● **RECORDS TO USE**
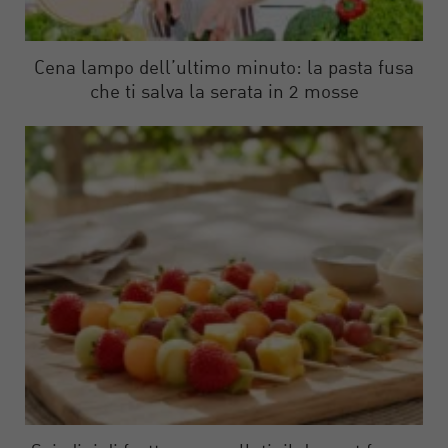
Cena lampo dell’ultimo minuto: la pasta fusa
che ti salva la serata in 2 mosse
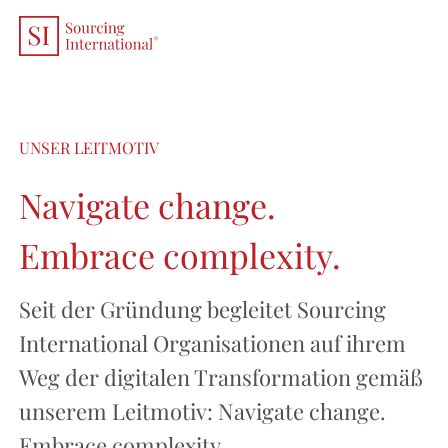
EN
/
DE
UNSER LEITMOTIV
Navigate change.
Embrace complexity.
Seit der Gründung begleitet Sourcing
International Organisationen auf ihrem
Weg der digitalen Transformation gemäß
unserem Leitmotiv: Navigate change.
Embrace complexity.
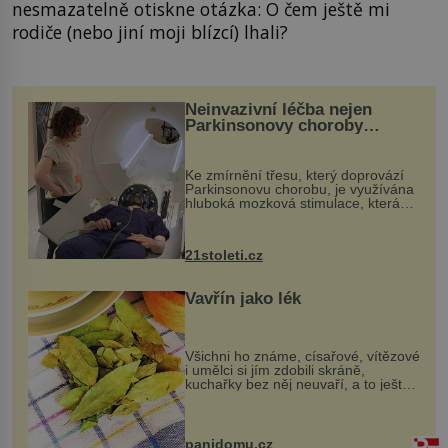
nesmazatelně otiskne otázka: O čem ještě mi
rodiče (nebo jiní moji blízcí) lhali?
Neinvazivní léčba nejen
Parkinsonovy choroby
pomocí ultrazvukové
„helmy“
Ke zmírnění třesu, který doprovází
Parkinsonovu chorobu, je využívána
hluboká mozková stimulace, která
však vyžaduje vysoce invazivní
zákrok. Ultrazvuk zase není vhodný
k dostatečně přesnému zacílení ...
21stoleti.cz
Vavřín jako lék
Všichni ho známe, císařové, vítězové
i umělci si jím zdobili skráně,
kuchařky bez něj neuvaří, a to ještě
nevíte, že bobkový list může výrazně
zmírnit některé naše neduhy.
Obsahuje v malém množství ně...
panidomu.cz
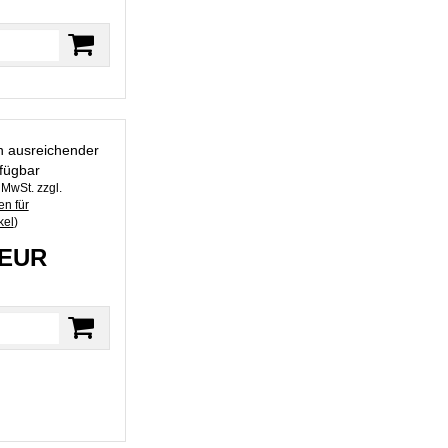
in ausreichender
fügbar
. MwSt. zzgl.
n für
kel
)
 EUR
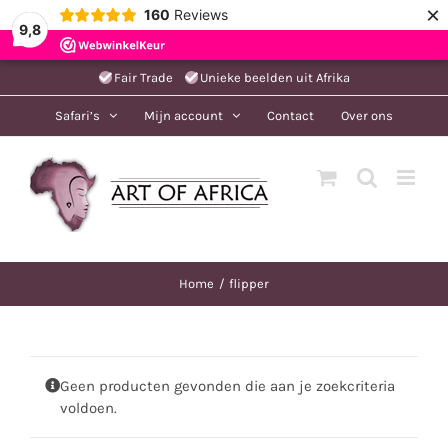
×
160
Reviews
9,8
Ga
Fair Trade
Unieke beelden uit Afrika
naar
Safari’s
Mijn account
Contact
Over ons
inhoud
Home
flipper
Geen producten gevonden die aan je zoekcriteria
voldoen.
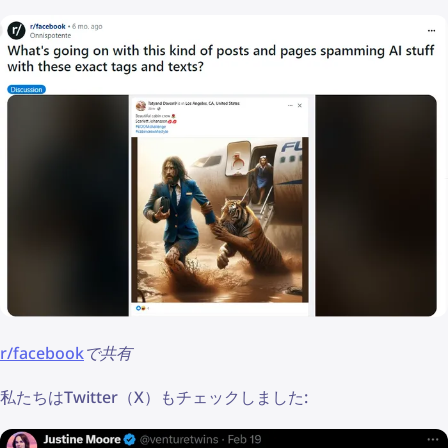
r/facebook
で共有
私たちはTwitter（X）もチェックしました:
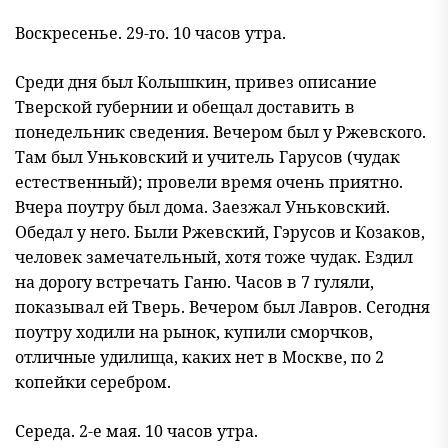
Воскресенье. 29-го. 10 часов утра.
Среди дня был Колышкин, привез описание
Тверской губернии и обещал доставить в
понедельник сведения. Вечером был у Ржевского.
Там был Уньковский и учитель Гарусов (чудак
естественный); провели время очень приятно.
Вчера поутру был дома. Заезжал Уньковский.
Обедал у него. Были Ржевский, Гэрусов и Козаков,
человек замечательный, хотя тоже чудак. Ездил
на дорогу встречать Ганю. Часов в 7 гуляли,
показывал ей Тверь. Вечером был Лавров. Сегодня
поутру ходили на рынок, купили сморчков,
отличные удилища, каких нет в Москве, по 2
копейки серебром.
Середа. 2-е мая. 10 часов утра.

● **ACTION ITEM**
Scan the material above for lines holding "ještě" and copy each of them.

● **ANSWER TO THE EXERCISE**
nesmazatelně otiskne otázka: O čem ještě mi
kuchařky bez něj neuvaří, a to ještě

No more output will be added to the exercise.